[Start of section]

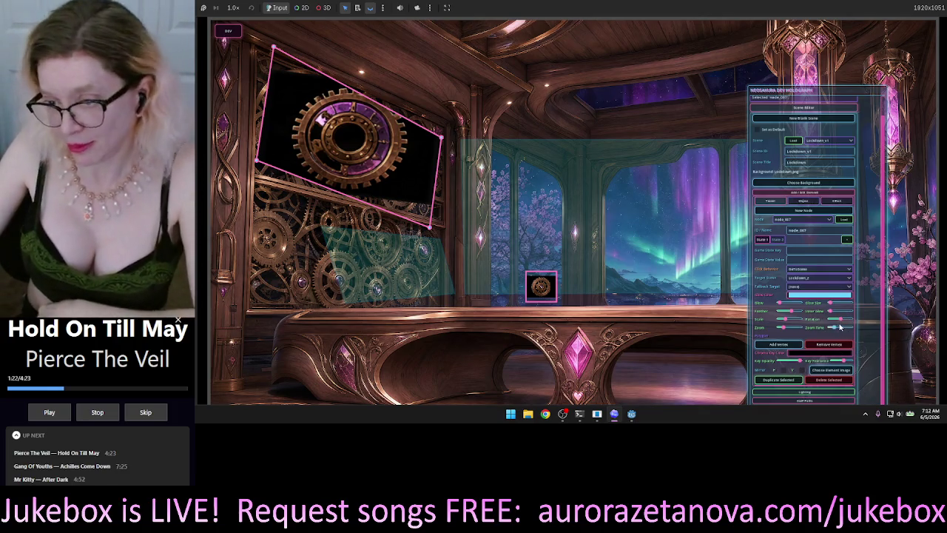
pyautogui.moveTo(839, 323); pyautogui.dragTo(840, 324)
pyautogui.click(439, 90)
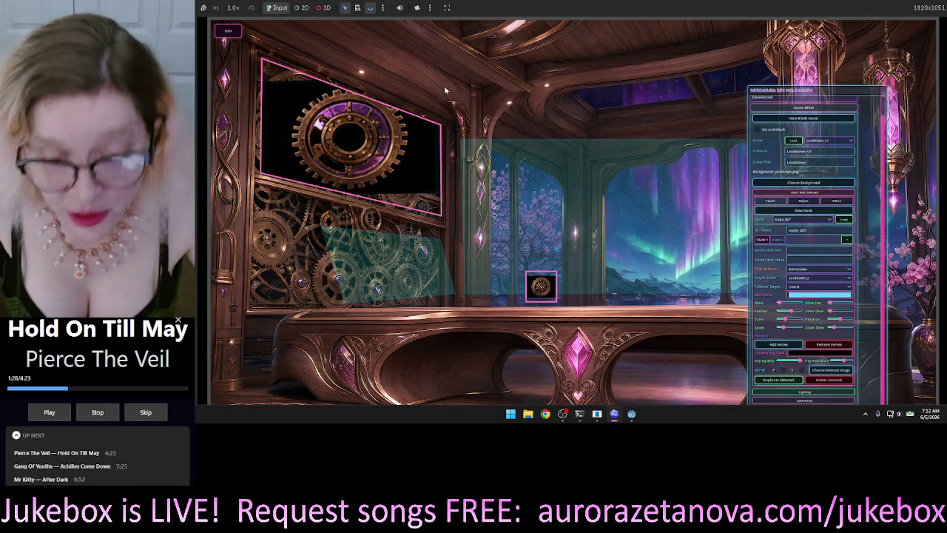
pyautogui.press('super+shift+s')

[End of section]

__To do__.
Reproduce the whole listing word for word, setting aside any pictures.

__Response area__.
pyautogui.moveTo(839, 323); pyautogui.dragTo(840, 324)
pyautogui.click(439, 90)
pyautogui.press('super+shift+s')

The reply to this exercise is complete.